= Concerto for Orchestra (Carter) =

1969 composition by Elliott Carter

The Concerto for Orchestra is a four-movement concerto for orchestra written in 1969 by the American composer Elliott Carter. The work was commissioned by the New York Philharmonic to commemorate their 125th anniversary and was premiered by the orchestra under the conductor Leonard Bernstein in the Philharmonic Hall, New York City, on February 5, 1970.

==Composition==
The piece has a duration of approximately 22 minutes and is composed in four movements:

To compose the work, Carter split the orchestra into four harmonically juxtaposing sections designated by musical range: high, middle-high, middle-low, and low. Additionally, different percussion instruments were assigned to accompany each of the four sections.

===Instrumentation===
The work is scored for an orchestra comprising three flutes (2nd and 3rd doubling piccolo), three oboes (3rd doubling cor anglais), three clarinets (2nd doubling bass clarinet, 3rd doubling E-flat clarinet), two bassoons, contrabassoon (doubling bassoon), four horns, three trumpets, two trombones, bass trombone, tuba, timpani, six percussionists, harp, piano, and strings.

==Reception==
The Concerto for Orchestra has been praised by musician and critics alike. The cellist Fred Sherry (who performed the first recording of Carter's Cello Concerto) described the Concerto for Orchestra as one of three Carter pieces he would "recommend to every music lover", including A Symphony of Three Orchestras and Symphonia: sum fluxae pretium spei. Tom Service of The Guardian similarly praised the work as "an incandescent blaze of musical poetry."
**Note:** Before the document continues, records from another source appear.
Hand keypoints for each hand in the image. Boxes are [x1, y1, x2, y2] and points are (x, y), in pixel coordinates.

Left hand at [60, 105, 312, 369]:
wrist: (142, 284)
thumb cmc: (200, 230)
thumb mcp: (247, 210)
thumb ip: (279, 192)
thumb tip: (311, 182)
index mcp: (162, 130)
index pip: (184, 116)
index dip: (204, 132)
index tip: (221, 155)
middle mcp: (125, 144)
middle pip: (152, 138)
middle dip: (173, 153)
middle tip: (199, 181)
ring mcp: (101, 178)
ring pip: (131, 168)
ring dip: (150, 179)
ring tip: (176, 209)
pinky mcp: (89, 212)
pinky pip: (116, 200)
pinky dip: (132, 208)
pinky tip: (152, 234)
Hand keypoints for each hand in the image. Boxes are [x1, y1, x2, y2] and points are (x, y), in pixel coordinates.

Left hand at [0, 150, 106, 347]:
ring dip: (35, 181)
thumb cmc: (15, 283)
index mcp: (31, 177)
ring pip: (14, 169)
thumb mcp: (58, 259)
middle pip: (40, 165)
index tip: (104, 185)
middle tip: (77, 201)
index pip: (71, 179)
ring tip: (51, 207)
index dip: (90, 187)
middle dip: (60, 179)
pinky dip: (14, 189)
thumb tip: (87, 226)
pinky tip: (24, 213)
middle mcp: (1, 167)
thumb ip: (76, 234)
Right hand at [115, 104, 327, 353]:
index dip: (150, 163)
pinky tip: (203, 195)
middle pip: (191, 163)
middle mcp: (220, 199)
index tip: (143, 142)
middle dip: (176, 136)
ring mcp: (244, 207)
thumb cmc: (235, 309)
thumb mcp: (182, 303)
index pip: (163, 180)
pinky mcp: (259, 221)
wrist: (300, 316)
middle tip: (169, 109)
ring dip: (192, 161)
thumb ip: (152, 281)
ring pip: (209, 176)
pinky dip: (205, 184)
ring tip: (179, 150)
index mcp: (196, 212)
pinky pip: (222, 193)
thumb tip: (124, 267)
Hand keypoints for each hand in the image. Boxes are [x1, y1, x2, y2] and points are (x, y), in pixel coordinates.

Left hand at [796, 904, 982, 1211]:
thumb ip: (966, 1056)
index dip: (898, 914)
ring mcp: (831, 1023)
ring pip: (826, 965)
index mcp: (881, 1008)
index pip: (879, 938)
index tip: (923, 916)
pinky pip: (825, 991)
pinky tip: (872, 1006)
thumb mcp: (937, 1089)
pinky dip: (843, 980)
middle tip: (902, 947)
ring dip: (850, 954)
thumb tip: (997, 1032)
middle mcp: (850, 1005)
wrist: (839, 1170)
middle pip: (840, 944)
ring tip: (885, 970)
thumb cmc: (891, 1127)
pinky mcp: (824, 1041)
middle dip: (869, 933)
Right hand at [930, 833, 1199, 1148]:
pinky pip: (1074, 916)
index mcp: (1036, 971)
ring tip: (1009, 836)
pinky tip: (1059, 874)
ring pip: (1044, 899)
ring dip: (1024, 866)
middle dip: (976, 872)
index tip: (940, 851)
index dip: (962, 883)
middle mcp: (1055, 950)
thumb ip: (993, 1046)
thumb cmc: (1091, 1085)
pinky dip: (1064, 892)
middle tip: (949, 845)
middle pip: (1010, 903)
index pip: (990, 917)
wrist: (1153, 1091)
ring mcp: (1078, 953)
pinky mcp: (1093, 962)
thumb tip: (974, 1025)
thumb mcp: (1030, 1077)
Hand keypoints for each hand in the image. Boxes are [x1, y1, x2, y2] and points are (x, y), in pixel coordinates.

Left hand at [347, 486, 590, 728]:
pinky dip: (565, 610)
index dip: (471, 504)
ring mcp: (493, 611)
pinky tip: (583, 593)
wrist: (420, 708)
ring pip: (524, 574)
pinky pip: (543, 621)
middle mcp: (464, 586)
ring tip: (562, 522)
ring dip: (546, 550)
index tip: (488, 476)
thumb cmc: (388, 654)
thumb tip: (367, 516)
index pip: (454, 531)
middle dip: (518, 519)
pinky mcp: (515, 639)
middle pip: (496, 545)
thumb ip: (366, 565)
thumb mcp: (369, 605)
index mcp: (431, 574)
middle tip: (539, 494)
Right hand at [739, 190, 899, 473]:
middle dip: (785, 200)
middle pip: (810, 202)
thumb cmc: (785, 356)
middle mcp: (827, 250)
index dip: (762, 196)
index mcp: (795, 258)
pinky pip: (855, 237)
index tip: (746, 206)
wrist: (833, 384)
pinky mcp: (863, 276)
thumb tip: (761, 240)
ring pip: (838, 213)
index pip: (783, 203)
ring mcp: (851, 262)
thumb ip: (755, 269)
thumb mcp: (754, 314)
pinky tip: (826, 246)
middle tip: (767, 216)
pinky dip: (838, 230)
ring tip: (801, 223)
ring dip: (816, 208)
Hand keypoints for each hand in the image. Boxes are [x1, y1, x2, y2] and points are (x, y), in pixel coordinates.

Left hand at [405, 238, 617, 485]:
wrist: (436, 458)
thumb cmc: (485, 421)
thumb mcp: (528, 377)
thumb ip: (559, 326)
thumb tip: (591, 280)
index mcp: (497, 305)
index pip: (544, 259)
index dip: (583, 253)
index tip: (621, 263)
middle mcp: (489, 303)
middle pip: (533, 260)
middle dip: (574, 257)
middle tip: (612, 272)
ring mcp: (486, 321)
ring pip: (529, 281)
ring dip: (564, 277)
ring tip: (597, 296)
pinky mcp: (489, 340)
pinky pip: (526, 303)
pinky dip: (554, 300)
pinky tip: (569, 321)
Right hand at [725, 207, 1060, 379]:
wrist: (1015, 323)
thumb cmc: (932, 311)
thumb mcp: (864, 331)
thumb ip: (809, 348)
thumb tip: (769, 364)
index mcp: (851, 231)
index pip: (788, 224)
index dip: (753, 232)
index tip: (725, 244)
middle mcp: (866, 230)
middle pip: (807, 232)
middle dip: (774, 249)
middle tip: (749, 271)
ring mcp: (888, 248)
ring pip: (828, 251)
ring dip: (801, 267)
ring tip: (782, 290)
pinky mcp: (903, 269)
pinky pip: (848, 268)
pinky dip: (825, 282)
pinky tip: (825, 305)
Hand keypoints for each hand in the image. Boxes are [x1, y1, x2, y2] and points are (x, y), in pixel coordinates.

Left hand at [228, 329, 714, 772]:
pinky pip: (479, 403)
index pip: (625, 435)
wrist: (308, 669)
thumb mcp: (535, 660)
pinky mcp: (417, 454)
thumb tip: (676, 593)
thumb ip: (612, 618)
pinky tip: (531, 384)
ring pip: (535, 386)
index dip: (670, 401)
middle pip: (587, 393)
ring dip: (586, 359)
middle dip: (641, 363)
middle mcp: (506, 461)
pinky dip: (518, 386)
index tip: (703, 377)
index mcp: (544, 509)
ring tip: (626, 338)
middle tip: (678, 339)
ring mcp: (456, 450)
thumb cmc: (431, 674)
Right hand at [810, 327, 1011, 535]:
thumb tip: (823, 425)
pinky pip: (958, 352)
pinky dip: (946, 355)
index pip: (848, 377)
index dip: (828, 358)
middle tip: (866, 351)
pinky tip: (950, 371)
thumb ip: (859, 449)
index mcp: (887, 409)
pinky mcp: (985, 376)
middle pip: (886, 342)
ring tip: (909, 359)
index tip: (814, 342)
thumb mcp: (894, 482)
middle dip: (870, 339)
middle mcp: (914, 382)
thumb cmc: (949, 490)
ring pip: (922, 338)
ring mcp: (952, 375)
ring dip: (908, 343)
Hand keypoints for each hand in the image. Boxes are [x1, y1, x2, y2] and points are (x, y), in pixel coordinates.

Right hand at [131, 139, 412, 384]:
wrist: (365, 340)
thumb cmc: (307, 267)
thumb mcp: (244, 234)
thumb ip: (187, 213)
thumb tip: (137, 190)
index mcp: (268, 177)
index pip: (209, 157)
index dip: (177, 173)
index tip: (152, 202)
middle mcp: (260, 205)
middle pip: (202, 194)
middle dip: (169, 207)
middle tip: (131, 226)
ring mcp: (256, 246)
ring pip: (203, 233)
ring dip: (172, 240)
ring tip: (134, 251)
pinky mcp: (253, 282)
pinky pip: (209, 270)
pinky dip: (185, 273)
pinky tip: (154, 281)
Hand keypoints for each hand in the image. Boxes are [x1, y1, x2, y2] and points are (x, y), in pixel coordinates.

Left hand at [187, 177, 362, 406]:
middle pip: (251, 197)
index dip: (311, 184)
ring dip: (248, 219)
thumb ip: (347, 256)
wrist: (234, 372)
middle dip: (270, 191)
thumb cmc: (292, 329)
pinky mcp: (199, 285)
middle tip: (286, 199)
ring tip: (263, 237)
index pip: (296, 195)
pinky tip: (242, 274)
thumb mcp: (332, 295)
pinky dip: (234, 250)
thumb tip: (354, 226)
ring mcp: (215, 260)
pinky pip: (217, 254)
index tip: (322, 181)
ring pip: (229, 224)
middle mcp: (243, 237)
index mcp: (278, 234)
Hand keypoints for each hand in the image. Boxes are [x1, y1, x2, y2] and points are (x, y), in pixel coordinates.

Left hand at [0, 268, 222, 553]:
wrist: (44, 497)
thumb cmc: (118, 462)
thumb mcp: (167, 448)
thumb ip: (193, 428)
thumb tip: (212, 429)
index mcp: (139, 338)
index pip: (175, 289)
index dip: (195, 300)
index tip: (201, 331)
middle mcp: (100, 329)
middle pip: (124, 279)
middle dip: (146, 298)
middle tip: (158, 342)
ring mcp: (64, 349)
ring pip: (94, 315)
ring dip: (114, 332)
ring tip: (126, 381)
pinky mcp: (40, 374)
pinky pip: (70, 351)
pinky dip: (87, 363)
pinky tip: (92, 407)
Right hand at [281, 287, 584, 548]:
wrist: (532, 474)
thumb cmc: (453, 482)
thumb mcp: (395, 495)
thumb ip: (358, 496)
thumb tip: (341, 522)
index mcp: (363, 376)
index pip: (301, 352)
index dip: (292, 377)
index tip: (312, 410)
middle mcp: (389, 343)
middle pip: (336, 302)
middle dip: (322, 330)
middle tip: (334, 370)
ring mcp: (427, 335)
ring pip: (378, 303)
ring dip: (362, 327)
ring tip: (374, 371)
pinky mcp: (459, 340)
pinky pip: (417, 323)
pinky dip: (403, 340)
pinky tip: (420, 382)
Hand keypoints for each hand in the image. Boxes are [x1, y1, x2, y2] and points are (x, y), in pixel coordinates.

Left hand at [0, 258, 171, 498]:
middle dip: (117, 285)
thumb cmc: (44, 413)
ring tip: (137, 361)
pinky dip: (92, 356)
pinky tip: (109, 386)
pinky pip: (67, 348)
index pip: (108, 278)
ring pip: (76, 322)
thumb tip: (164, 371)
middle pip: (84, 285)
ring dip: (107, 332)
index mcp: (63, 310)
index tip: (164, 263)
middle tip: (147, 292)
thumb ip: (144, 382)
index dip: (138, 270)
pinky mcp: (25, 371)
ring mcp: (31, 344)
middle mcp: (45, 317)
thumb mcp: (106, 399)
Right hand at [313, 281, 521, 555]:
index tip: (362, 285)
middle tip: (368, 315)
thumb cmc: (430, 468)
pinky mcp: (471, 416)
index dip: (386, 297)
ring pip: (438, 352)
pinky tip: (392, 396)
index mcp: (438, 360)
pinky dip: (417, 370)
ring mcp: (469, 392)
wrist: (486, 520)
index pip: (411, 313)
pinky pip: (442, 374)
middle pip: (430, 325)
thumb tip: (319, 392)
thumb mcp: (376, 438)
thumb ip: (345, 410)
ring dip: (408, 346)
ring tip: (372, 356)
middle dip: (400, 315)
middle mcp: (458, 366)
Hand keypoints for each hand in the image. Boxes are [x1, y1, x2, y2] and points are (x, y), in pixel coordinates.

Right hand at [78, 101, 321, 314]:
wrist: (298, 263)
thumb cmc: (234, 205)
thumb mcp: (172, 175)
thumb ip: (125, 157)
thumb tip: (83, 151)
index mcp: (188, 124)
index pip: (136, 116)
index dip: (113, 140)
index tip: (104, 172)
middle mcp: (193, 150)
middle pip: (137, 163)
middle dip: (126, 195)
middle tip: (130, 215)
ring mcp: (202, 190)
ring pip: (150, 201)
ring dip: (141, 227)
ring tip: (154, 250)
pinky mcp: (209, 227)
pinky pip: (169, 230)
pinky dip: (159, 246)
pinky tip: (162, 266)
David Patrick Stearns of The Philadelphia Inquirer described his first experience with the piece (and of Carter's music), writing, "My own journey with Carter began in the late 1990s with a recording of his Concerto for Orchestra, often thought to be one of his difficult works. I was prepared to be baffled. Then I realized that all his music required was the kind of keen attention you'd give to driving down the Brooklyn–Queens Expressway. What's the problem? The music is, if anything, too rich."